Precisamente a la inevitable relación entre la lectura y la escritura alude una de las conclusiones del libro: el desarrollo de la competencia lectora debe ser paralelo al de la competencia escritora, pues escribir es una forma de verbalizar nuestra experiencia, así como de racionalizar aquello que comprendemos... y también aquello que no, como un primer paso del proceso a realizar para alcanzar a comprenderlo. Por otra parte, el autor -que en esta y en otras cuestiones sigue los postulados de Gianni Rodari, figura muy citada en sus páginas- señala que los jóvenes tienen el derecho a no leer nada de lo que les resulte ajeno e irrelevante. Y al hilo de lo digital -no puedo evitar insistir en ello: lo veo todos los días, en casa y sobre todo en el trabajo-, señala que este es un aliado, no un enemigo, puesto que “puede mejorar nuestra comunicación, expandir nuestra red de colaboración, proporcionarnos herramientas para la creación y el intercambio”.

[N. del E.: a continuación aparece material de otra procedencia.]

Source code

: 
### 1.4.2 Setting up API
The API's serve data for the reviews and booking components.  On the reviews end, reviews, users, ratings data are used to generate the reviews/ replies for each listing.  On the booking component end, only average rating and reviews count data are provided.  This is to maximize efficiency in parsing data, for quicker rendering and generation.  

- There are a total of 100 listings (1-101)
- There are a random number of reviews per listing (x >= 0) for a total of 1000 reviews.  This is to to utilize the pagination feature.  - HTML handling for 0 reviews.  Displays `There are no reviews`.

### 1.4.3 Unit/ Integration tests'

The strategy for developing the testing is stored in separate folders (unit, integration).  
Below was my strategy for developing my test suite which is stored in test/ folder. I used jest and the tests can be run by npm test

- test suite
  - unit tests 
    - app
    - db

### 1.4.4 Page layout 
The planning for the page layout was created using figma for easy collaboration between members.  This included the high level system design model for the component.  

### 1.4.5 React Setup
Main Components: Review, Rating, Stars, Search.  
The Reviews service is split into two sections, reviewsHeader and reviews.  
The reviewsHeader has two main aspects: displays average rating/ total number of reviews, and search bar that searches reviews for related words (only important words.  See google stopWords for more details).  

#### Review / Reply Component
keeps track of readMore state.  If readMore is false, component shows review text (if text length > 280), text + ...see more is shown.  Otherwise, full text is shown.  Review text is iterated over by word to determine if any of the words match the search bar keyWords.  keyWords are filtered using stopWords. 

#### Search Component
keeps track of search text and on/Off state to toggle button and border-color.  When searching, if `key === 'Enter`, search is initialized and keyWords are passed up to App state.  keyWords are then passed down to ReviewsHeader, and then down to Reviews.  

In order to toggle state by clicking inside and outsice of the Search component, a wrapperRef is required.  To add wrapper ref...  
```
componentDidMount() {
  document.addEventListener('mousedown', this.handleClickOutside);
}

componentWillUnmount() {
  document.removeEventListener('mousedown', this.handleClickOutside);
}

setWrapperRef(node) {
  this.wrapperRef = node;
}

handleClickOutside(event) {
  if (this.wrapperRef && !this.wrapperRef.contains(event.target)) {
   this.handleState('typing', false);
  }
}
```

Ahora bien: para llegar a este último punto, y esto ya lo digo yo y no Rodríguez (nótese que ya no hay comillas de por medio), es necesario contar con un estado previo de formación como ciudadano racional y crítico. Y para ello, hay que haber leído antes. Y bastante. Y, a poder ser, recurriendo a libros escritos por escritores profesionales, seleccionados por lectores profesionales (que los hay), revisados por correctores profesionales (que también los hay, aunque cada vez se les pague menos y por consiguiente hagan peor su trabajo) y editados por editores profesionales (que igualmente los hay, aunque a veces parezca que cada vez haya menos). En resumidas cuentas: que esta misma columna no cuenta. Así que, tal y como les digo a mis alumnos (futuros maestros de Primaria) de la Facultad de Educación cuando resumo semanas y semanas de clase en un solo axioma: dejad ya las pantallas y coged un libro. Por lo que más queráis.
(En) plan lector. Sobrevivir a la adolescencia sin dejar de leer y Lectocracia. Una utopía cívica están editados por Plataforma y Gedisa respectivamente.